4.5. Analysis of Enriched Transcription Factor Binding Sites in Promoters of Differentially Expressed Genes

The Match™ algorithm that helps to search the overrepresented known DNA-binding motifs was used for the analysis of the transcription factor-binding sites in the promoters of the identified differentially expressed genes [68]. Position weight matrices were selected from the TRANSFAC^® database and used to determine the motifs.

Then, the frequencies of the transcription factor-binding sites in the promoters of differentially expressed genes (foreground sequence set, denoted as “yes” set) and of genes that were not expressed differentially (background sequence set, denoted as “no” set) were compared. The standard-length promoter sequences, including -1000 bp to +100 bp around the transcription start site, were used for the analysis. Estimating the adjusted p-value was used to control the site enrichment error rate (Benjamini–Hochberg correction procedure was used) (adj. p-value < 0.01).

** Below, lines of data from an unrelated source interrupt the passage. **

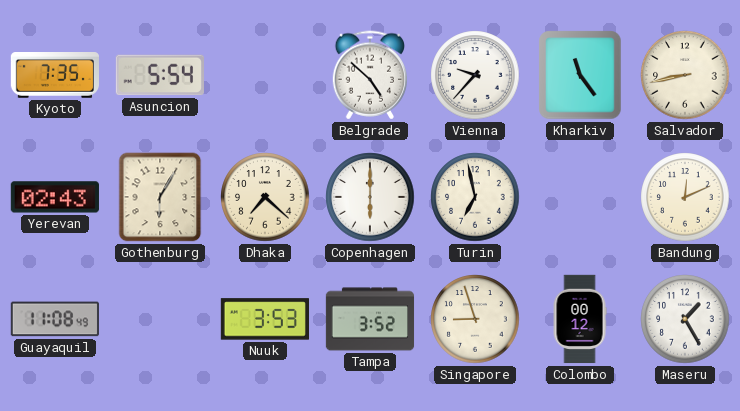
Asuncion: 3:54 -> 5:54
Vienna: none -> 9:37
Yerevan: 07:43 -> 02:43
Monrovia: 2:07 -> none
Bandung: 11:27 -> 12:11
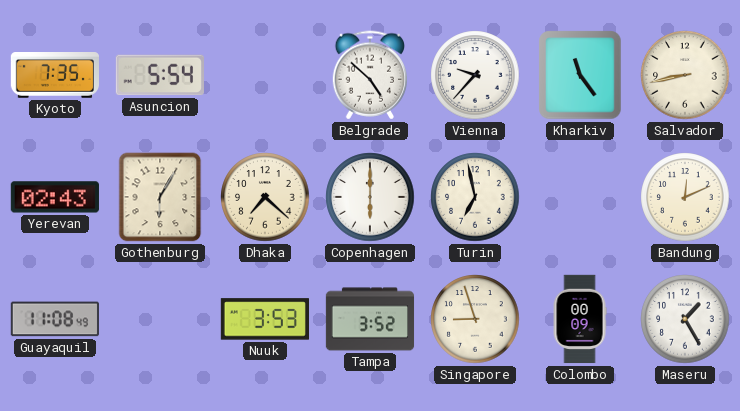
Colombo: 00:12 -> 00:09
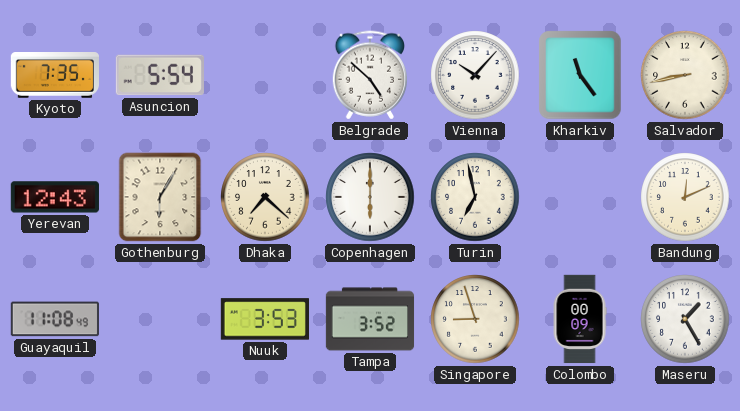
Vienna: 9:37 -> 10:07
Yerevan: 02:43 -> 12:43
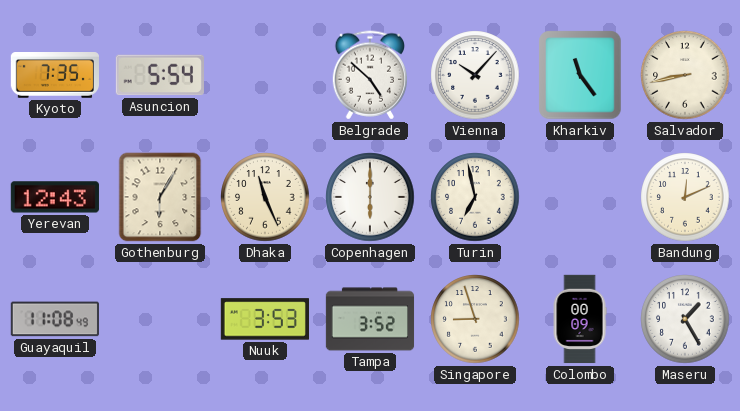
Dhaka: 7:22 -> 11:26
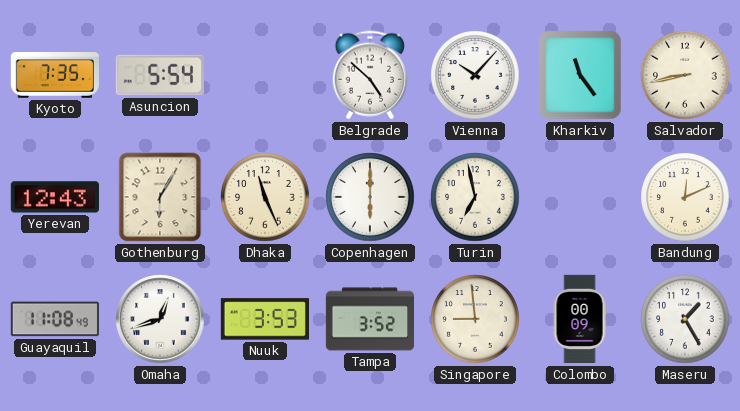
Omaha: none -> 12:42
Singapore: 8:57 -> 8:59
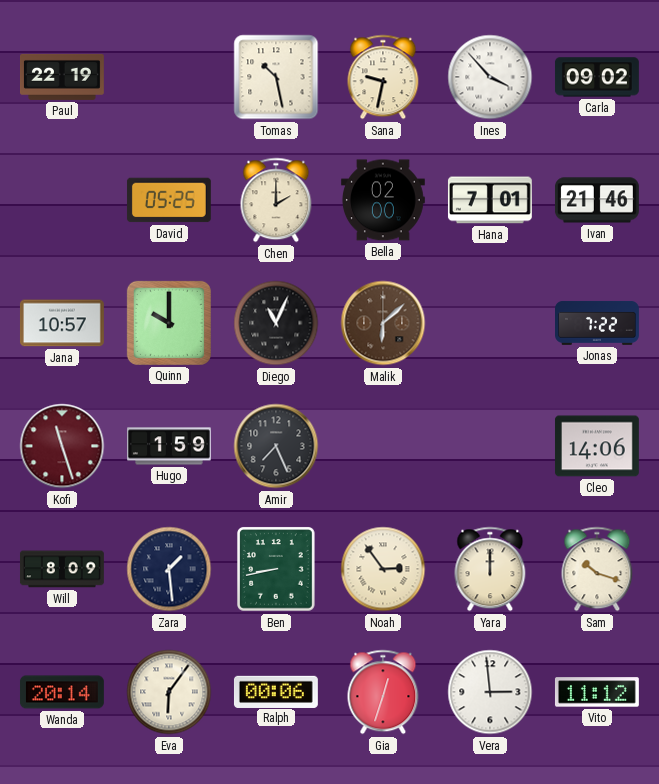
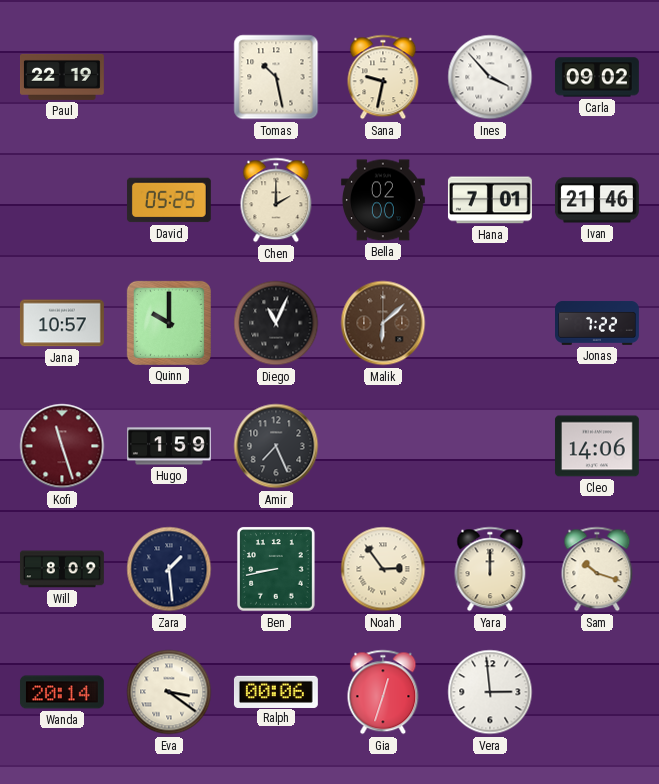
Eva: 6:06 -> 3:21
Vito: 11:12 -> none
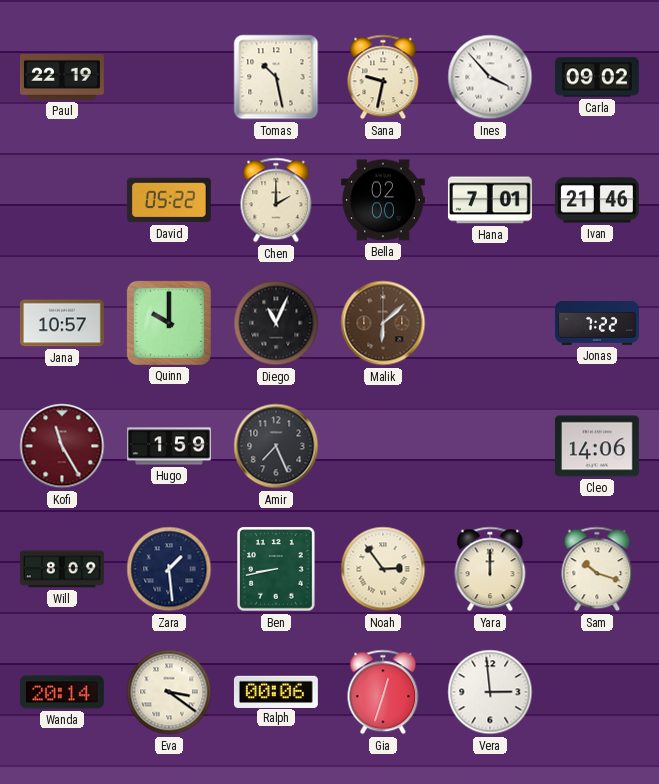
David: 05:25 -> 05:22
Kofi: 11:27 -> 11:25
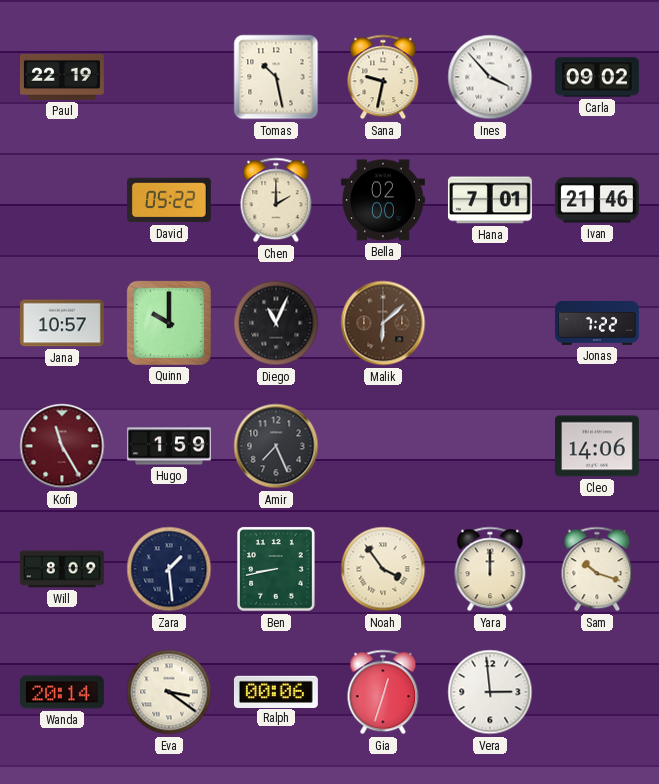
Noah: 2:54 -> 3:54
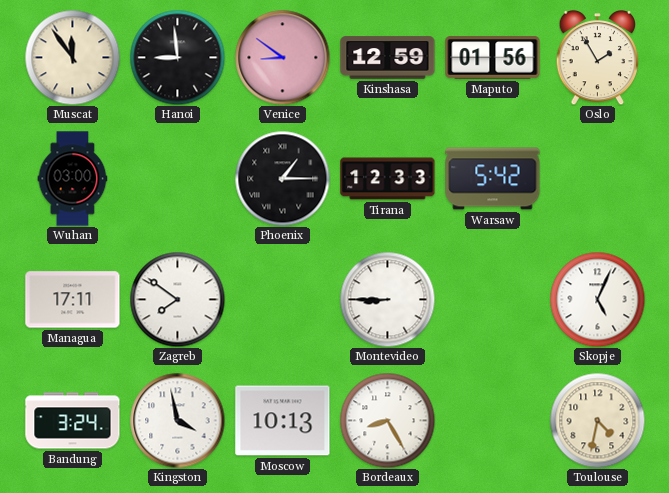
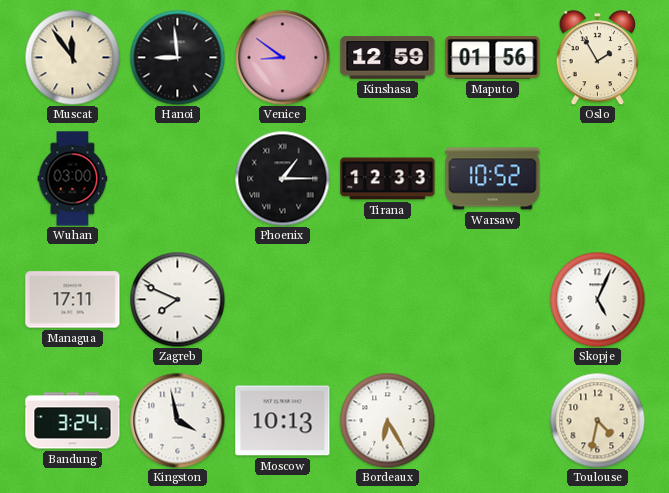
Warsaw: 5:42 -> 10:52
Zagreb: 7:51 -> 7:49
Montevideo: 8:45 -> none
Bordeaux: 8:25 -> 6:25
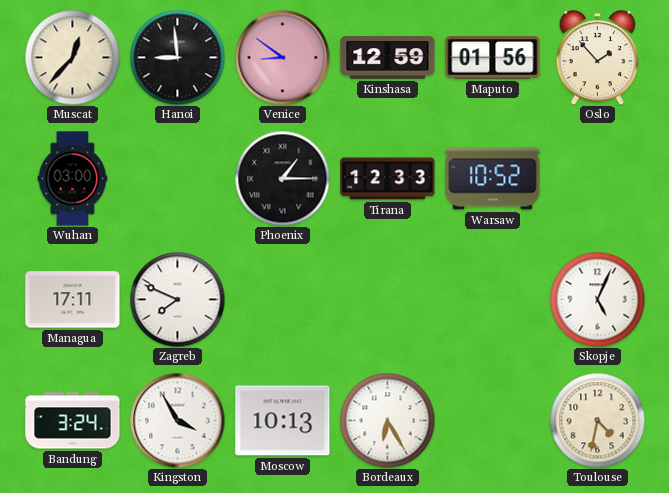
Muscat: 11:54 -> 12:37
Oslo: 1:55 -> 1:53
Kingston: 3:58 -> 3:55
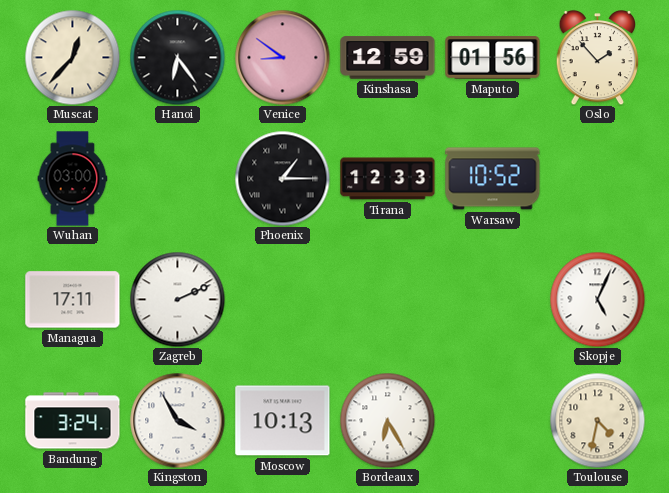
Hanoi: 8:59 -> 6:24
Zagreb: 7:49 -> 2:11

The composite module analyst algorithm [69] was used to perform the analysis of the specific combinations of transcription factor-binding sites clustering inside the promoter regions, so-called composite modules, within the promoters of the “yes” and “no” sets. The search object was a composite module, which consists of clusters of sites for a maximum of 10 transcription factors in a sliding window of 200–300 bp that significantly separated the sequences of the “yes” and “no” sets (minimizing Wilcoxon p-value).